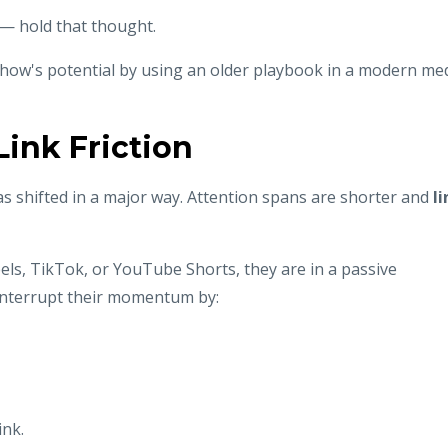
— hold that thought.
show's potential by using an older playbook in a modern me
ink Friction
s shifted in a major way. Attention spans are shorter and
li
eels, TikTok, or YouTube Shorts, they are in a passive
interrupt their momentum by:
ink.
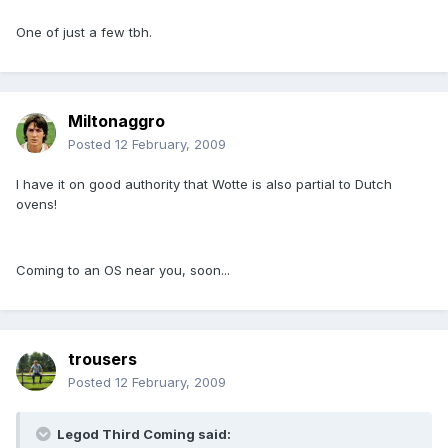
One of just a few tbh.
Miltonaggro
Posted
12 February, 2009
I have it on good authority that Wotte is also partial to Dutch
ovens!
Coming to an OS near you, soon...
trousers
Posted
12 February, 2009
Legod Third Coming said:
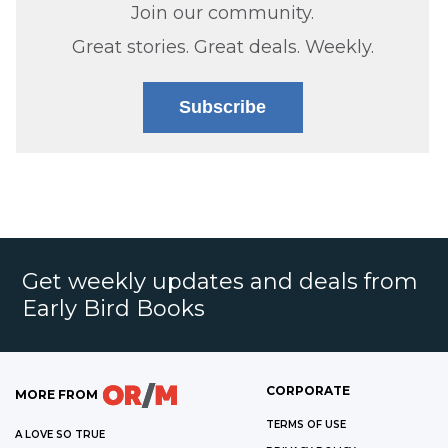
Join our community.
Great stories. Great deals. Weekly.
Subscribe
Get weekly updates and deals from
Early Bird Books
CORPORATE
MORE FROM
TERMS OF USE
A LOVE SO TRUE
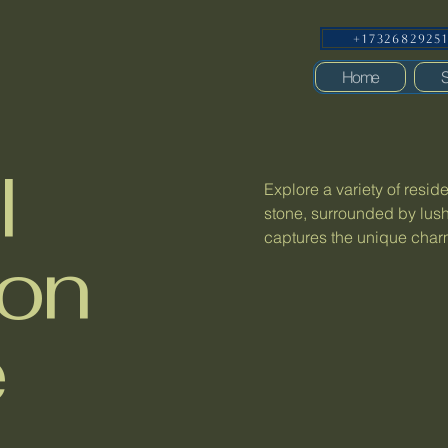
+1732682925
Home
S
l
Explore a variety of resid
stone, surrounded by lush
captures the unique charm 
ion
e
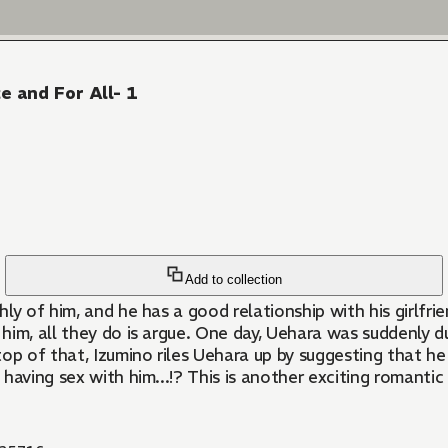
e and For All- 1
Add to collection
ly of him, and he has a good relationship with his girlfrien
im, all they do is argue. One day, Uehara was suddenly dum
p of that, Izumino riles Uehara up by suggesting that he
having sex with him...!? This is another exciting romanti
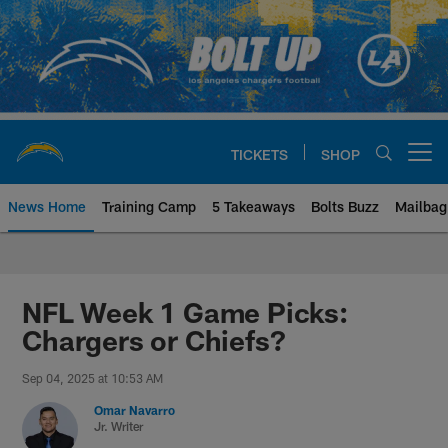
Skip
to
main
content
TICKETS
SHOP
Open menu button
News Home
Training Camp
5 Takeaways
Bolts Buzz
Mailbag
Chargers Official Site | Los Ang
NFL Week 1 Game Picks:
Chargers or Chiefs?
Sep 04, 2025 at 10:53 AM
Omar Navarro
Jr. Writer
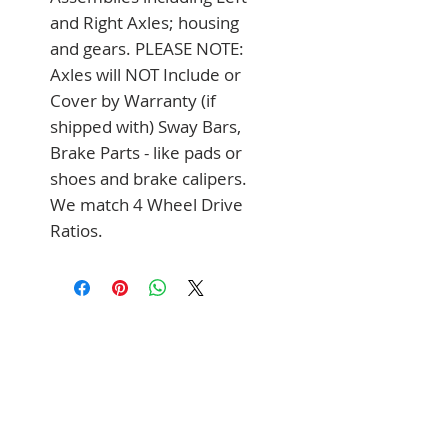
and Right Axles; housing 
and gears. PLEASE NOTE: 
Axles will NOT Include or 
Cover by Warranty (if 
shipped with) Sway Bars, 
Brake Parts - like pads or 
shoes and brake calipers. 
We match 4 Wheel Drive 
Ratios.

═══

Return the material word for word, images omitted.

— hold that thought.
show's potential by using an older playbook in a modern me
ink Friction
s shifted in a major way. Attention spans are shorter and
li
eels, TikTok, or YouTube Shorts, they are in a passive
interrupt their momentum by:
ink.
One of just a few tbh.
Miltonaggro
Posted
12 February, 2009
I have it on good authority that Wotte is also partial to Dutch
ovens!
Coming to an OS near you, soon...
trousers
Posted
12 February, 2009
Legod Third Coming said:
Join our community.
Great stories. Great deals. Weekly.
Subscribe
Get weekly updates and deals from
Early Bird Books
CORPORATE
MORE FROM
TERMS OF USE
A LOVE SO TRUE
+1732682925
Home
S
l
Explore a variety of resid
stone, surrounded by lush
captures the unique charm 
ion
e
e and For All- 1
Add to collection
ly of him, and he has a good relationship with his girlfrien
im, all they do is argue. One day, Uehara was suddenly dum
p of that, Izumino riles Uehara up by suggesting that he
having sex with him...!? This is another exciting romanti
Skip
to
main
content
TICKETS
SHOP
Open menu button
News Home
Training Camp
5 Takeaways
Bolts Buzz
Mailbag
Chargers Official Site | Los Ang
NFL Week 1 Game Picks:
Chargers or Chiefs?
Sep 04, 2025 at 10:53 AM
Omar Navarro
Jr. Writer
and Right Axles; housing 
and gears. PLEASE NOTE: 
Axles will NOT Include or 
Cover by Warranty (if 
shipped with) Sway Bars, 
Brake Parts - like pads or 
shoes and brake calipers. 
We match 4 Wheel Drive 
Ratios.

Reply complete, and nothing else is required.